## COLLECTED DATA
^^^^
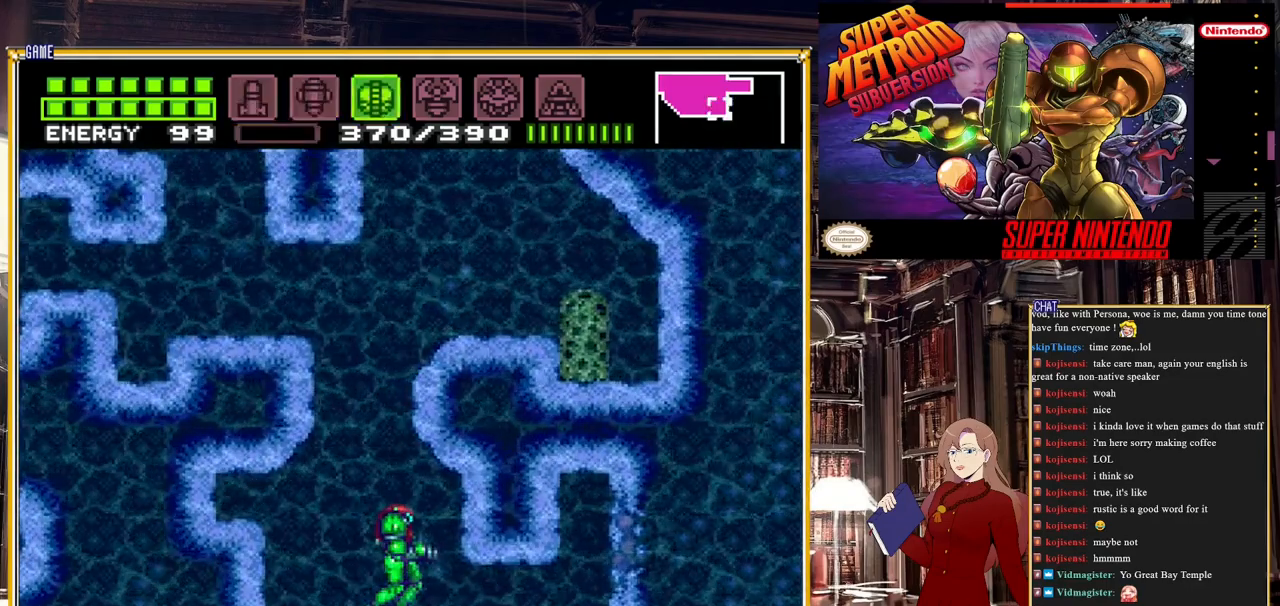
{"buttons": [], "events": [[50, "X", "down"], [117, "X", "up"], [183, "X", "down"], [250, "X", "up"], [333, "X", "down"], [400, "X", "up"]]}
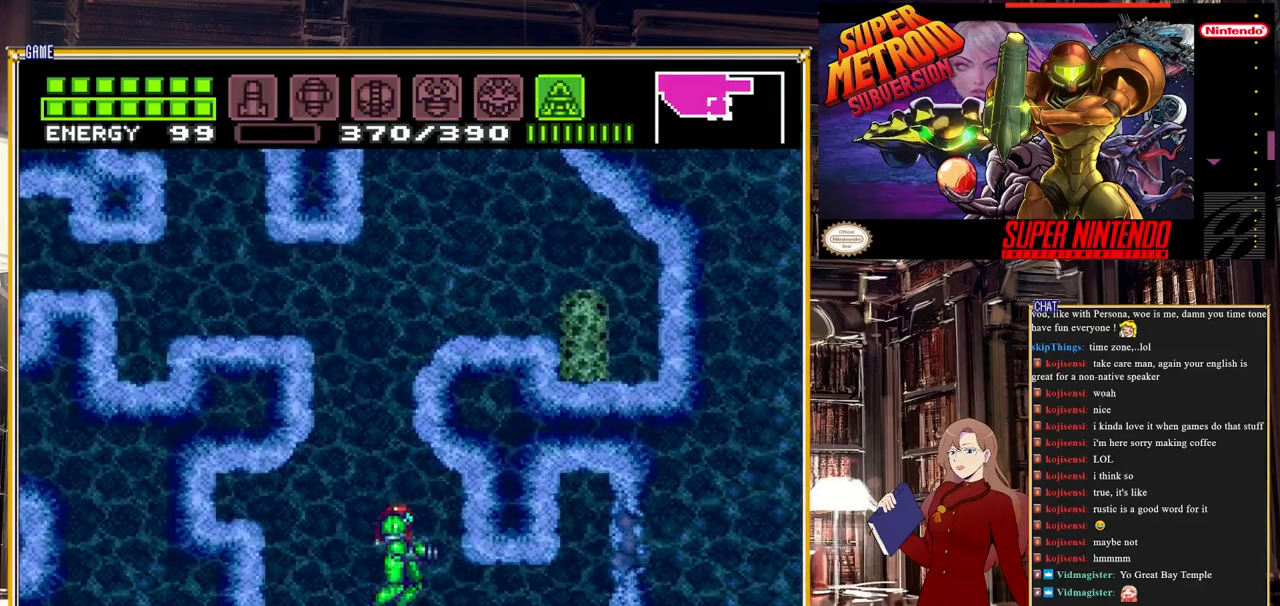
{"buttons": ["Y"], "events": [[83, "Y", "down"]]}
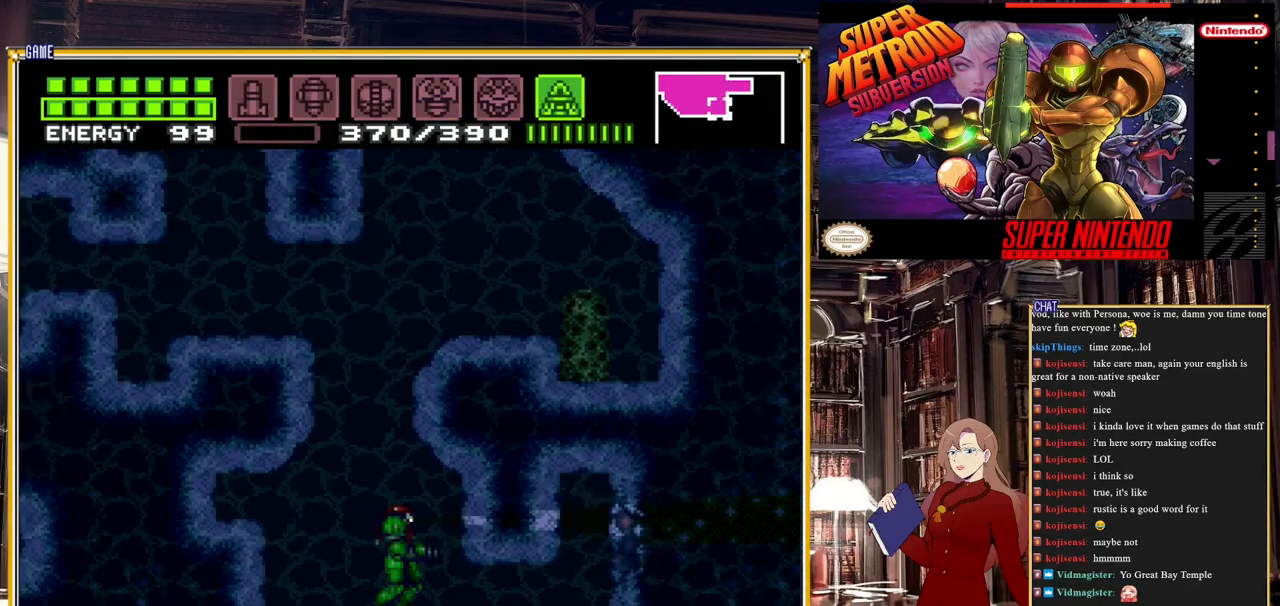
{"buttons": ["Y", "DPAD_DOWN"], "events": [[283, "DPAD_DOWN", "down"]]}
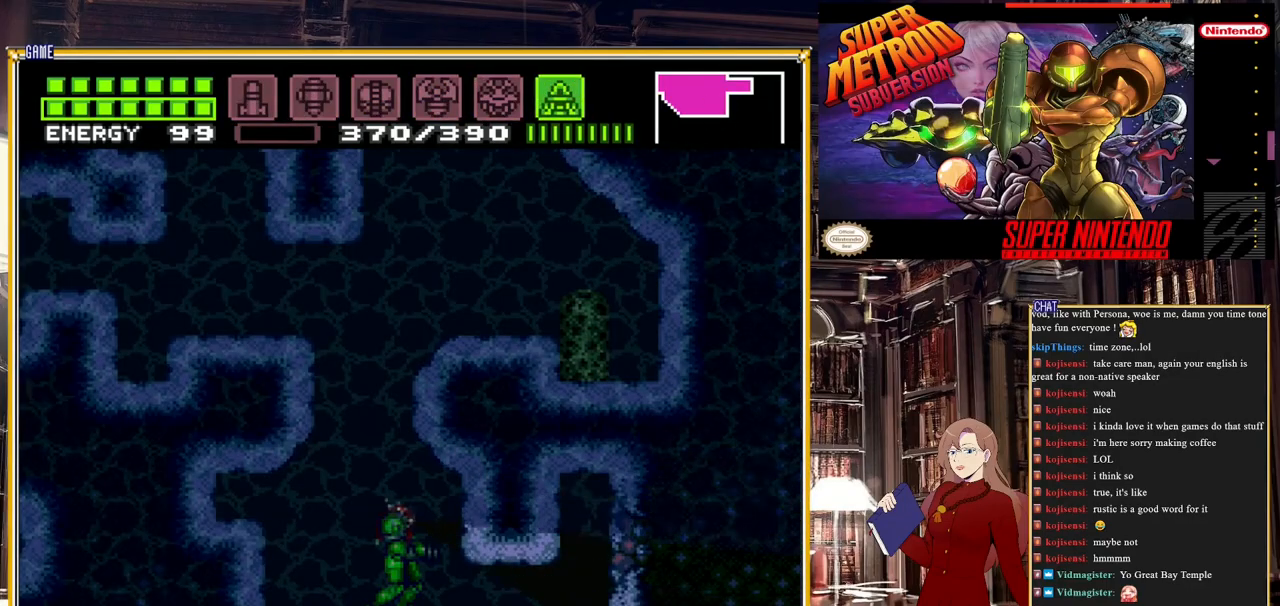
{"buttons": ["Y"], "events": [[50, "DPAD_DOWN", "up"], [50, "Y", "up"], [217, "SELECT", "down"], [350, "SELECT", "up"], [400, "Y", "down"]]}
^^^^
## TRY IT
Without including any picture, reproduce all of the material exactly.

## RESPONSE TO THIS EXERCISE
{"buttons": [], "events": [[50, "X", "down"], [117, "X", "up"], [183, "X", "down"], [250, "X", "up"], [333, "X", "down"], [400, "X", "up"]]}
{"buttons": ["Y"], "events": [[83, "Y", "down"]]}
{"buttons": ["Y", "DPAD_DOWN"], "events": [[283, "DPAD_DOWN", "down"]]}
{"buttons": ["Y"], "events": [[50, "DPAD_DOWN", "up"], [50, "Y", "up"], [217, "SELECT", "down"], [350, "SELECT", "up"], [400, "Y", "down"]]}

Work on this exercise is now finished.